### Task instructions
Leave out every picture and set down, exactly, the lines below from the one holding "water bottle: present [354,558,384,656]" up to and including the one holding "magazine: none [618,360,728,421]".

### Records provided
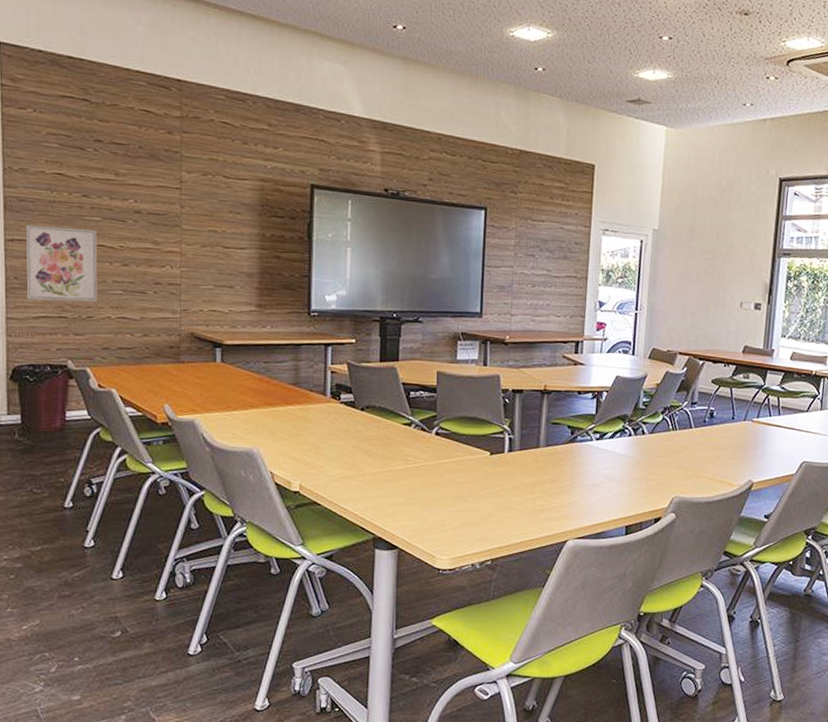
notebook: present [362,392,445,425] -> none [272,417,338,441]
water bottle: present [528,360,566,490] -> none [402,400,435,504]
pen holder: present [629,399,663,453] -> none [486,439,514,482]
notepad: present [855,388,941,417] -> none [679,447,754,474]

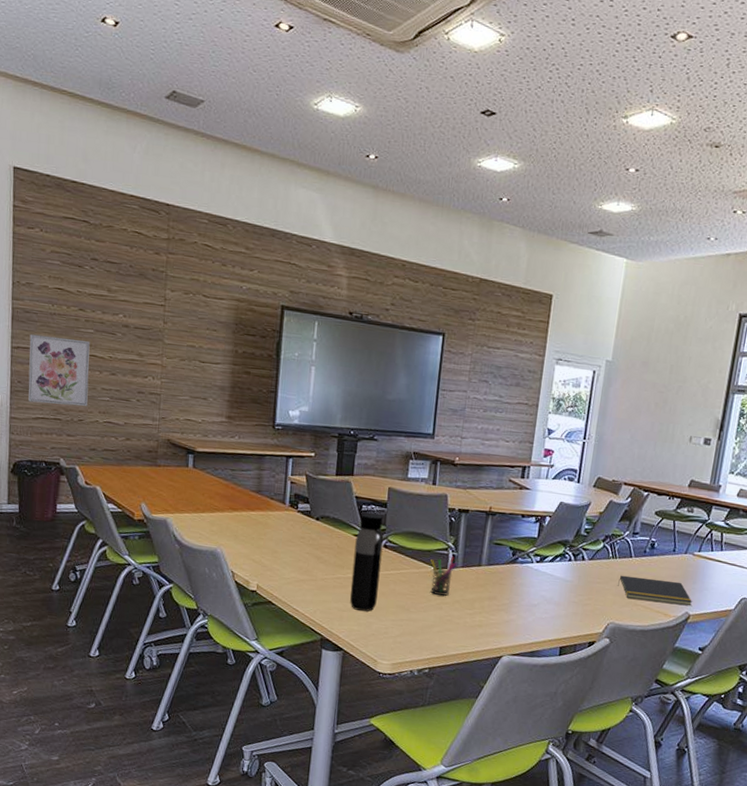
water bottle: none [402,400,435,504] -> present [350,513,384,612]
pen holder: none [486,439,514,482] -> present [430,556,457,596]
notepad: none [679,447,754,474] -> present [617,575,692,606]

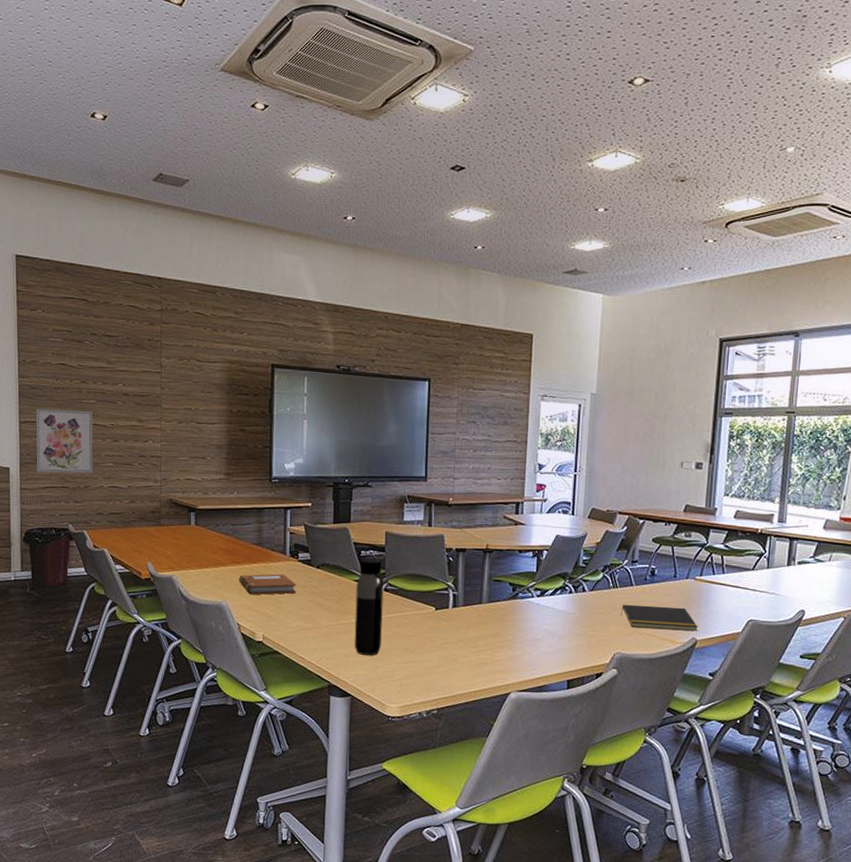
notebook: none [235,522,294,545] -> present [239,574,296,595]
pen holder: present [430,556,457,596] -> none [431,595,458,636]

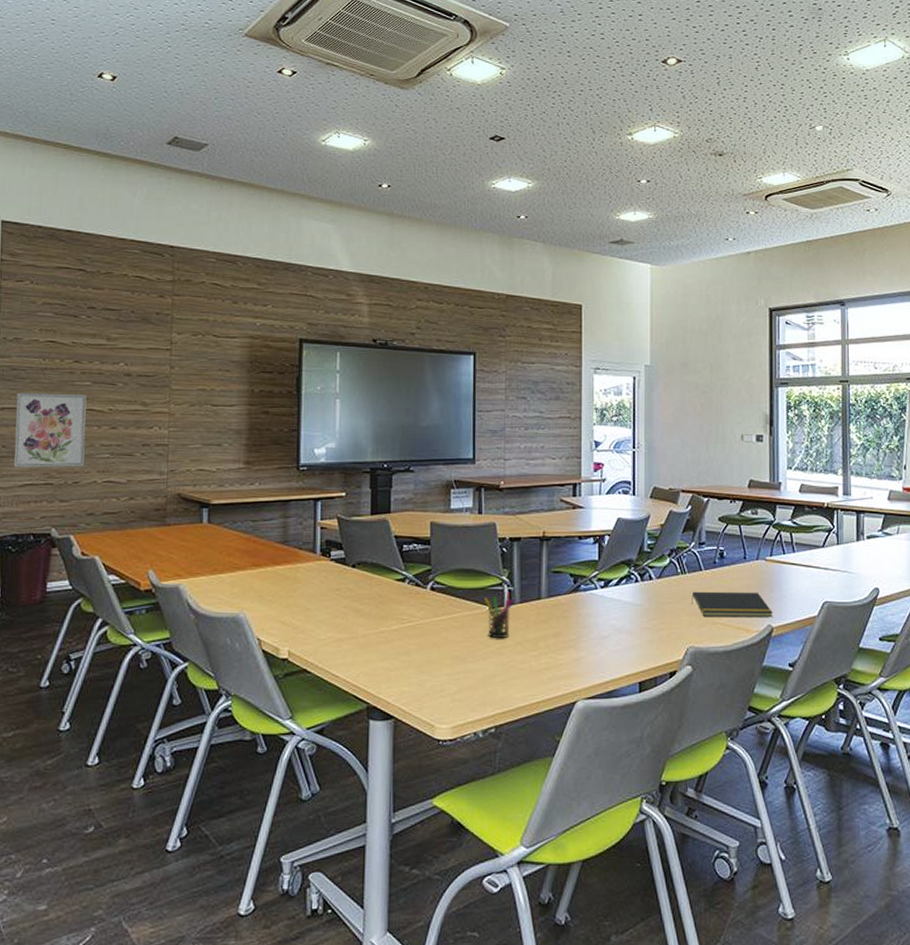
notebook: present [239,574,296,595] -> none [260,576,328,603]
water bottle: present [354,558,384,656] -> none [396,553,430,667]
pen holder: none [431,595,458,636] -> present [484,591,514,639]

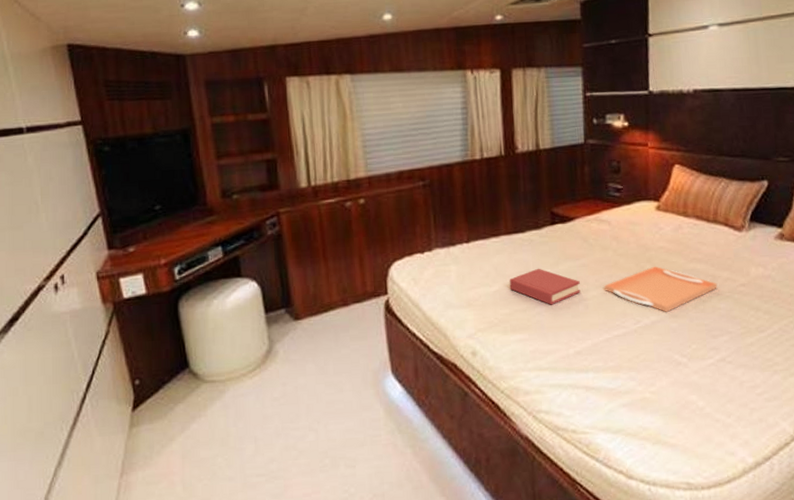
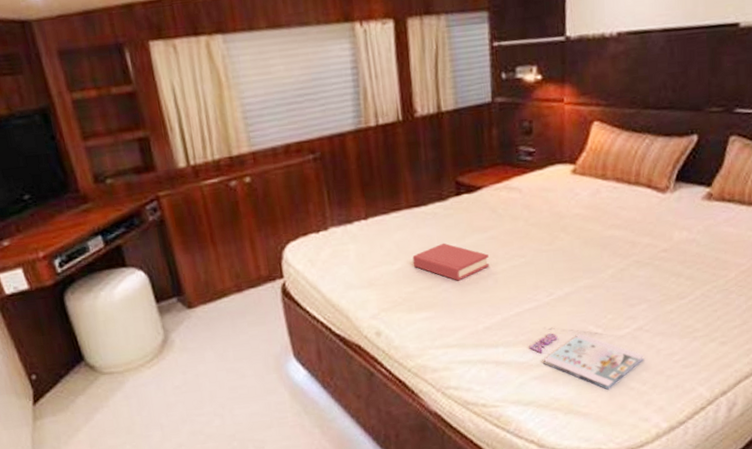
serving tray: present [604,266,718,312] -> none [515,234,637,283]
magazine: none [618,360,728,421] -> present [529,333,645,390]

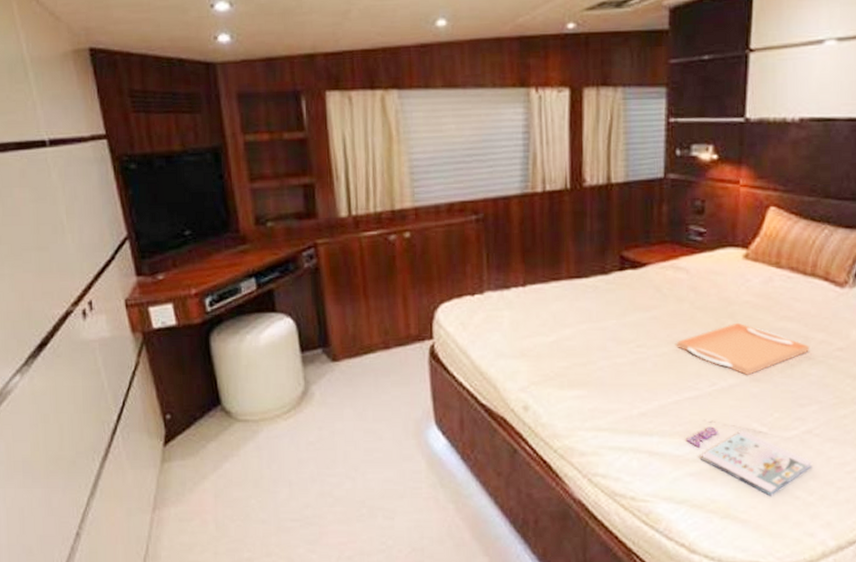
hardback book: present [412,243,489,281] -> none [568,318,649,360]
serving tray: none [515,234,637,283] -> present [677,322,810,375]

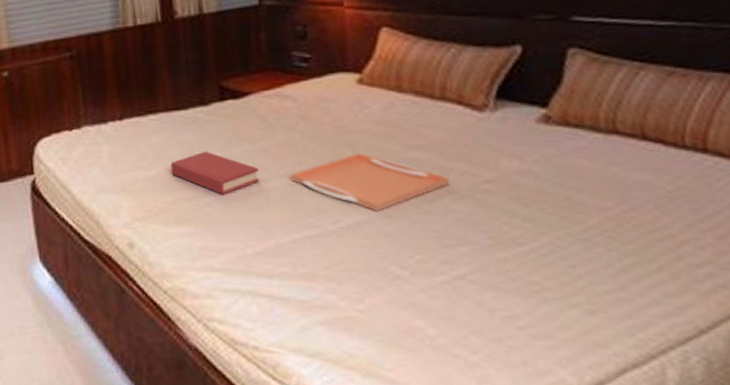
hardback book: none [568,318,649,360] -> present [170,151,260,195]
magazine: present [686,427,813,496] -> none [312,269,472,353]

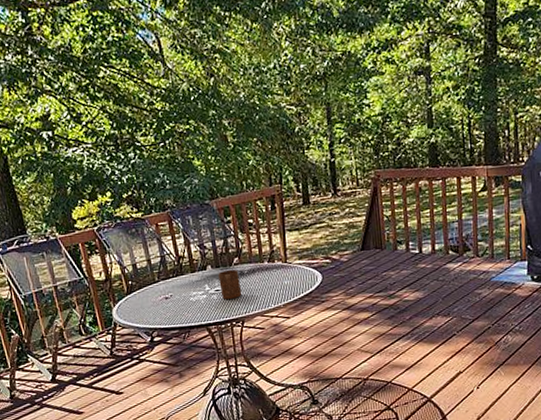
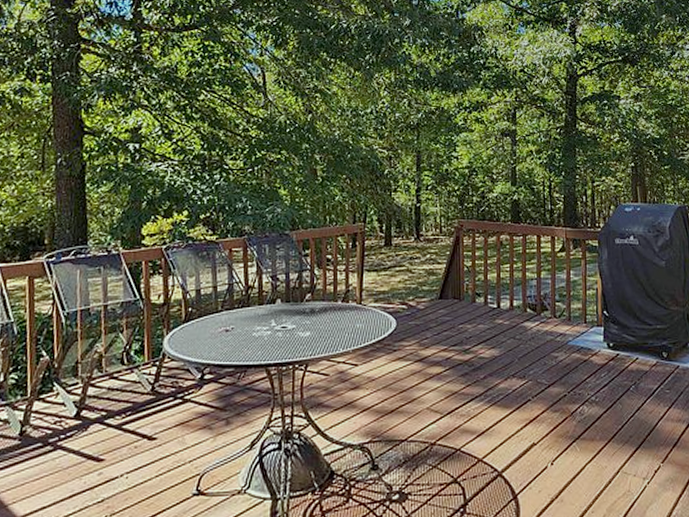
cup: present [218,269,243,299] -> none [287,305,310,338]

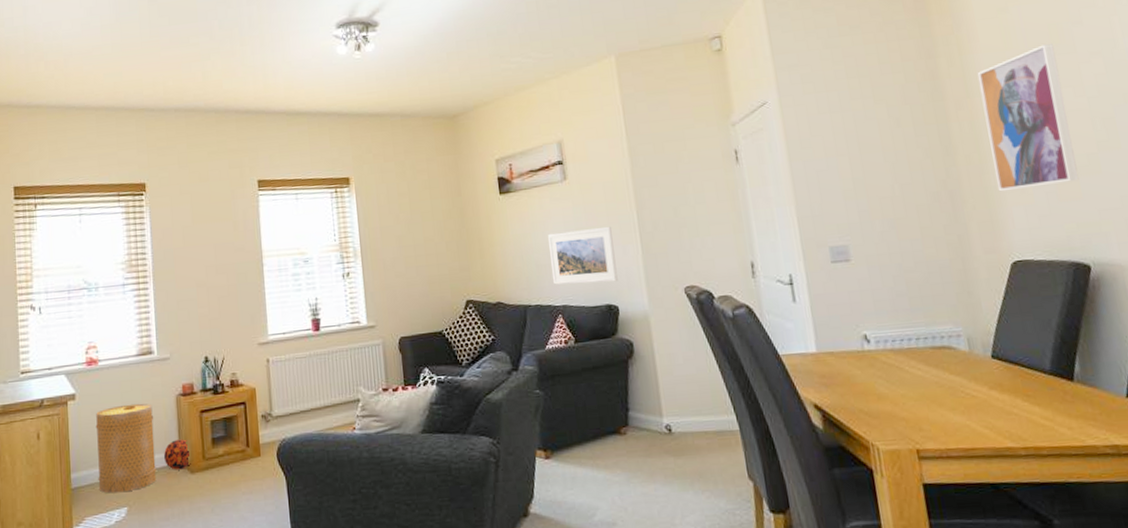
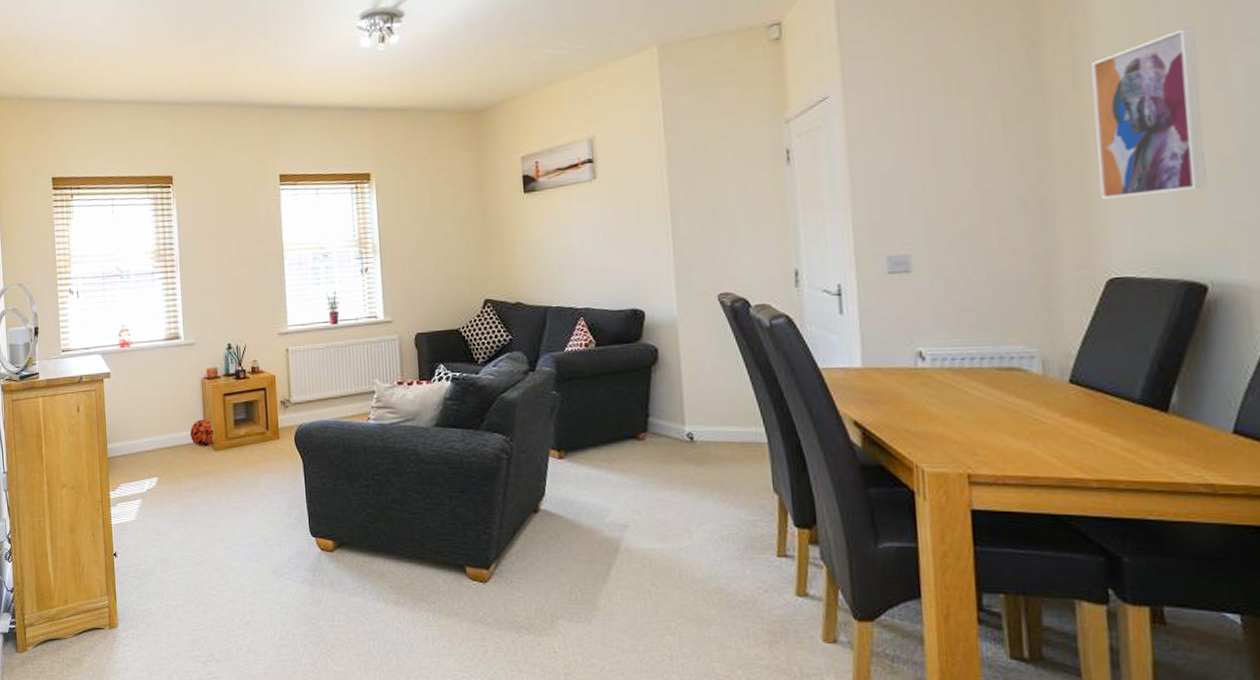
basket: present [95,403,157,494] -> none [128,384,184,464]
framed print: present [548,226,618,285] -> none [573,228,646,287]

### Response to the task
water bottle: present [354,558,384,656] -> none [396,553,430,667]
pen holder: none [431,595,458,636] -> present [484,591,514,639]

serving tray: present [604,266,718,312] -> none [515,234,637,283]
magazine: none [618,360,728,421] -> present [529,333,645,390]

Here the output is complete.